Comer’s team has also orchestrated a series of interviews with key figures in the Epstein saga, including former U.S. Attorney General Bill Barr and former U.S. prosecutor Alexander Acosta, whose secret plea deal with Epstein, following his first arrest on child sex charges in 2006, has since come under fire as being too lenient.

“We continue to believe the Committee’s investigative process is the most appropriate avenue to provide the American people with transparency and the survivors of Mr. Epstein and Ms. Maxwell with accountability and justice,” Comer wrote last week in a letter updating Johnson on his probe. 

Massie and those supporting his discharge petition dispute those arguments, saying Johnson’s method places too much trust in Trump and the DOJ to release information they don’t want made public.

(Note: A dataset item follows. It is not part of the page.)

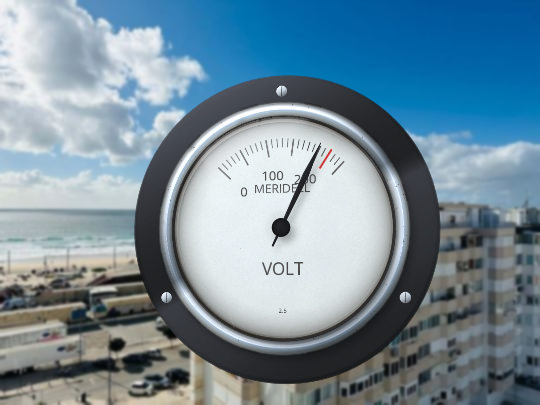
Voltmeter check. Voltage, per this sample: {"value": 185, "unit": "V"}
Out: {"value": 200, "unit": "V"}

“The DOJ’s curating all of that, and they’re releasing what they want to release,” he said. “People are going to go through [the documents] and say, ‘Hey, wait. There’s nothing new here. This is stuff we already knew.’ And then that will only incite people to be more upset that there’s no transparency.”

During a hearing of the Judiciary Committee last week, Massie pressed FBI Director Kash Patel who had long promoted Epstein conspiracy theories on a purported list of 20 people Epstein’s victims have identified to the FBI as being involved in Epstein’s alleged sex trafficking. 

“This is not a hoax. There are more names. Those names are not being released,” Massie said. 

“The only argument for not releasing those names is either the FBI doesn’t think the victims are credible,” he added, “or they don’t want to embarrass those rich and powerful people.”